CMS boosts MA, Part D rates by 4% next year, increases kidney disease payments

Kidney care
The Centers for Medicare & Medicaid Services boosted payments to Medicare Advantage plans for beneficiaries with end-stage renal disease as plans prepare for an influx of new patients with the kidney condition next year. (Getty/Trish233)

The rates for Medicare Advantage (MA) and Part D plans for the 2021 coverage year are expected to increase by 4.07%, a bump from the nearly 3% proposed earlier this year.

The Centers for Medicare & Medicaid Services (CMS) released the final rates late Monday. The agency also boosted payments to MA plans for beneficiaries with end-stage renal disease (ESRD), a major request from insurers.

CMS proposed an advanced payment increase of 2.8% for ESRD treatments. However, the agency decided to increase that rate to 4.04% for 2021.

RELATED: CMS issues guidance to allow MA, Part D plans to waive coronavirus cost-sharing

The payment methodology, however, for ESRD patients will not change from what was proposed.

Insurers complained to CMS in comments that they need higher ESRD payments in order to cover the influx of beneficiaries with the disease. Plans complained that ESRD beneficiaries cost more to cover than traditional Medicare beneficiaries because a concentrated dialysis provider market can leverage a more favorable contract from an MA plan that would pay providers well above traditional Medicare.

A February 2019 report from consulting firm Wakely found providers could decrease by 2% for MA plans due to the new influx of ESRD beneficiaries if the plans don’t hike premiums.

Currently, a beneficiary with ESRD can only sign up for MA if they were already in such a plan when they were diagnosed with the disease. But the 21st Century Cures Act declared that starting next year a beneficiary can enroll in MA even if they weren’t in a plan before.
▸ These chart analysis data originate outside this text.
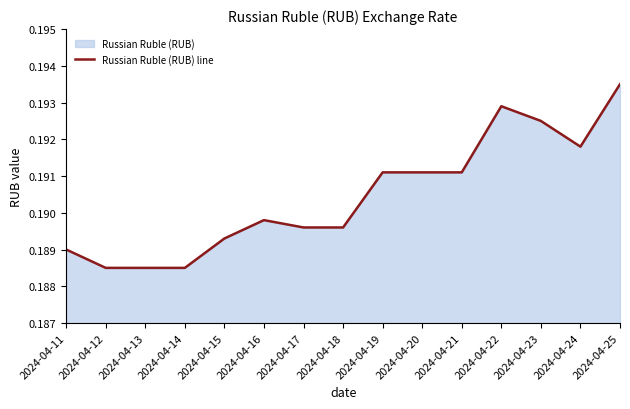

Which category has the highest value across all series?

2024-04-25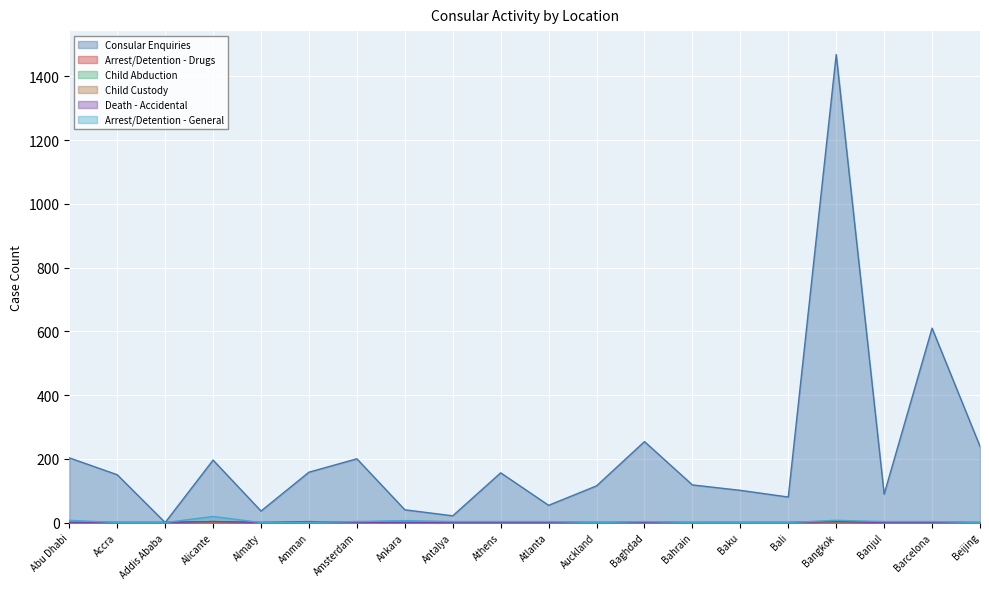

Does the chart display data point markers on the line(s)?

No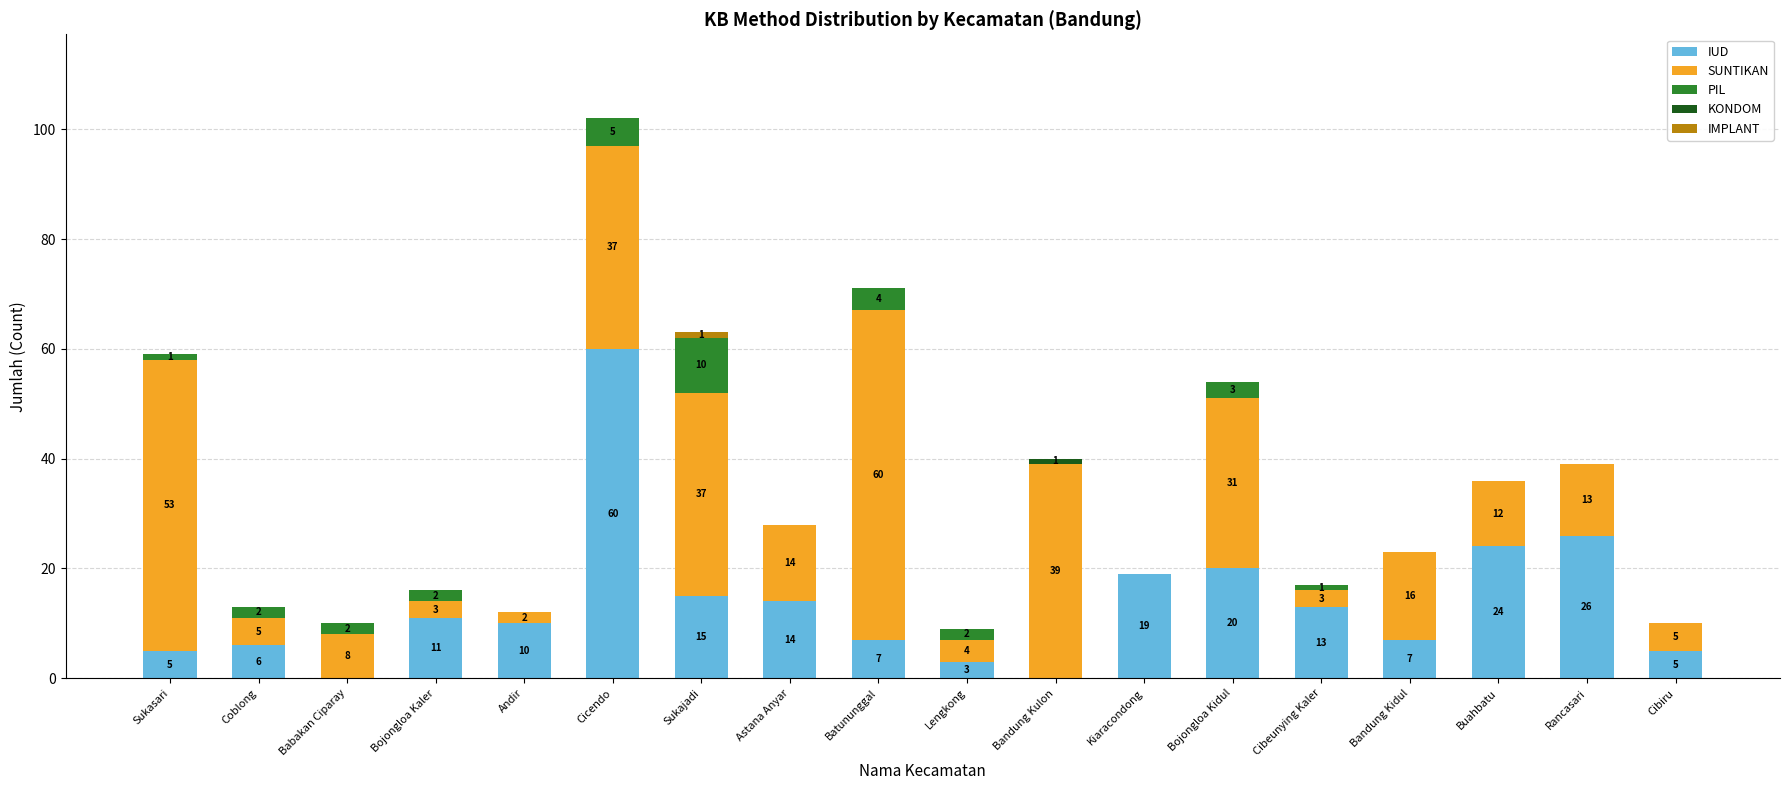

True or false: IUD has a value of 4 at Sukajadi.

False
CMS also finalized as part of the rate notice:

  • A coding pattern adjustment of 5.90% for 2021 to reflect differences in diagnosis coding between MA organizations and fee-for-service providers.
  • A proposal to continue the phase-in of risk adjustment payments using the CMS-Hierarchical Condition Categories (CMS-HCC) model. The 21st Century Cures Act calls for a phase-in of the changes over a three-year period that ends in 2022. For the 2021 risk scores, 75% will be calculated with the 2020 CMS-HCC model and 25% under the 2017 model.

The agency also added that the final notice takes into account the COVID-19 outbreak that has wreaked havoc for payers and providers.

The rule eliminates the 2020 collection of data from the Healthcare Effectiveness Data and Information Set for special needs plans and the Medicare Consumer Assessment of Healthcare Providers and Systems survey. Instead, CMS will rely on data collections that weren’t affected by “public health threats posed by COVID-19,” according to a release.

The goal is to help CMS determine how to assign star ratings for 2021 in the event “the virus prevents CMS from having validated data or results in systemic data integrity issues, or if CMS’s functions become focused on only continued performance of essential agency functions due to the pandemic.”